UNITED NATIONS: The director of U.N. humanitarian operations Friday warned that if a military offensive takes place in the Syrian province of Idlib and millions of people start fleeing, aid operations to help them will be overwhelmed.
“There are some three million people living in the Idlib de-escalation zone, which includes parts of Idlib, Aleppo, Lattakia, and Hama governorates,” John Ging, director of the Operational Division at the UN Office for Coordination of Humanitarian Affairs, told the Security Council.
The Idlib de-escalation zone is the last remaining of the four created by the Astana process, which is poised to be violated.

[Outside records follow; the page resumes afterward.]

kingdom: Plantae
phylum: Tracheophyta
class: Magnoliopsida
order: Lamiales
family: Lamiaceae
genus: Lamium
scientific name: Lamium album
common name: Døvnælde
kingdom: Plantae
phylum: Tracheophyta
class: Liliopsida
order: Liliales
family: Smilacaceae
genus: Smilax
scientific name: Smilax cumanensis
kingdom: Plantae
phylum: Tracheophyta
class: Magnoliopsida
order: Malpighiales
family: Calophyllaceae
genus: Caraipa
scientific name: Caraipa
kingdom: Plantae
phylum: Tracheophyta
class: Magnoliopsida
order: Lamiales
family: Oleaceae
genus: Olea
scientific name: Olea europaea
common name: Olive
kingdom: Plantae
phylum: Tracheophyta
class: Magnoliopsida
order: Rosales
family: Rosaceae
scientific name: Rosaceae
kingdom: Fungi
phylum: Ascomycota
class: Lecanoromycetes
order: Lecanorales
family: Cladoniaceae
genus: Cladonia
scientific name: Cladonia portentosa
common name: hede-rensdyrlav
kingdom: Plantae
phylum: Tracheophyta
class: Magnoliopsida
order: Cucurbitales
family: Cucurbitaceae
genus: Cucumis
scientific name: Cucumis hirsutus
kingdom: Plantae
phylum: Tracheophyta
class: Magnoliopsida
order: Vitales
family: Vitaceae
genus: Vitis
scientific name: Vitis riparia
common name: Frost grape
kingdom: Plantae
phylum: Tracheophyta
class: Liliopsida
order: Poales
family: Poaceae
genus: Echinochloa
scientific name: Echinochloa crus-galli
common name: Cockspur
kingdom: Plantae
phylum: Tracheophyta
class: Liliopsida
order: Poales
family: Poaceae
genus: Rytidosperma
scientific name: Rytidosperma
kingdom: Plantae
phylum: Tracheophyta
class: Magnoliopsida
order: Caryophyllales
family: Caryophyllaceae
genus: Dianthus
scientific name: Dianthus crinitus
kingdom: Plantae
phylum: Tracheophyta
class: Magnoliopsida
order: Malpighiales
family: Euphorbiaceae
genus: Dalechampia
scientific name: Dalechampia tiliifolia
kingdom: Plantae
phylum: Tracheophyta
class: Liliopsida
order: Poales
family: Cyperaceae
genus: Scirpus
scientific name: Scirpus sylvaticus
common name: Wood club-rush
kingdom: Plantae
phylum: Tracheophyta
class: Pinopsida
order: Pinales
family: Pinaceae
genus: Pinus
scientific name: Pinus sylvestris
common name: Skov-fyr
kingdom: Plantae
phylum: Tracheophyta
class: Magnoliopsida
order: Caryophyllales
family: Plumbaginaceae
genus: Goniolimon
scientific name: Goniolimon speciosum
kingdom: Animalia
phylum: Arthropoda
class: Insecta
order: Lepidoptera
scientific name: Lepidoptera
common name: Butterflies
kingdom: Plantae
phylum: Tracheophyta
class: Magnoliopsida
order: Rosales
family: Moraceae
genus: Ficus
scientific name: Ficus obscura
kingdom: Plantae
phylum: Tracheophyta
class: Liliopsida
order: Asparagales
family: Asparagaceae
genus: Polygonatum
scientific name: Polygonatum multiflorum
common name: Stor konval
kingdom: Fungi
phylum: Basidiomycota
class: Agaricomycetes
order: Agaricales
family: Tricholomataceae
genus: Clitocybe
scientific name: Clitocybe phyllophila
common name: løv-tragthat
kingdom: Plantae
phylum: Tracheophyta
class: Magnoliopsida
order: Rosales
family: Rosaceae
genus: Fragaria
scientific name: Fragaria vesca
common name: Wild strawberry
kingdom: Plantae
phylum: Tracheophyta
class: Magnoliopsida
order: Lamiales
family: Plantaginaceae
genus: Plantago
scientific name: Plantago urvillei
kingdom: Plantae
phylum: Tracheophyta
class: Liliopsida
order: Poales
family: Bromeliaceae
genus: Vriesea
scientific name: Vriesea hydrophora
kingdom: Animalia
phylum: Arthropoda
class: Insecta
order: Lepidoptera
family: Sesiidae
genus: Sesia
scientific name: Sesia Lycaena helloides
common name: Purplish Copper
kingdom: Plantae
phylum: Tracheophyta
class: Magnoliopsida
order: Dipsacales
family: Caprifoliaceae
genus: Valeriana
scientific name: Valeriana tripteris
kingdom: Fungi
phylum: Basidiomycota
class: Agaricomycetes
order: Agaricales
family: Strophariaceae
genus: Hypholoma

The process, initiated in early 2017 in the neutral Kazakh capital of Astana, works in tandem with the Geneva talks with an aim to resolve the Syrian crisis.
Ging told the 15-member Council this worst-case scenario “has the potential to create a humanitarian emergency at a scale not yet seen through this crisis,” now in its eighth year.
He urged council members to ask the parties to cease hostilities in the Idlib de-escalation zone. Ging also called for protection of civilians, humanitarian and medical personnel, hospitals, schools, and other infrastructure as well as freedom for people to move, access for aid deliveries, and increased funding.
While donors including Britain and Germany have recently provided resources, he said, the U.N. is still “woefully short of the $311 million that we estimate is required if there is an increase in violence resulting in mass displacement.”
Ging said humanitarian aid is being prepositioned inside Idlib and in surrounding areas, and “plans are in place to support up to 900,000 women, children and men that could be affected by conflict.”
He warned that if millions of people flee Idlib, however, it “will overwhelm all capacity to respond regardless of plans or funding made available.”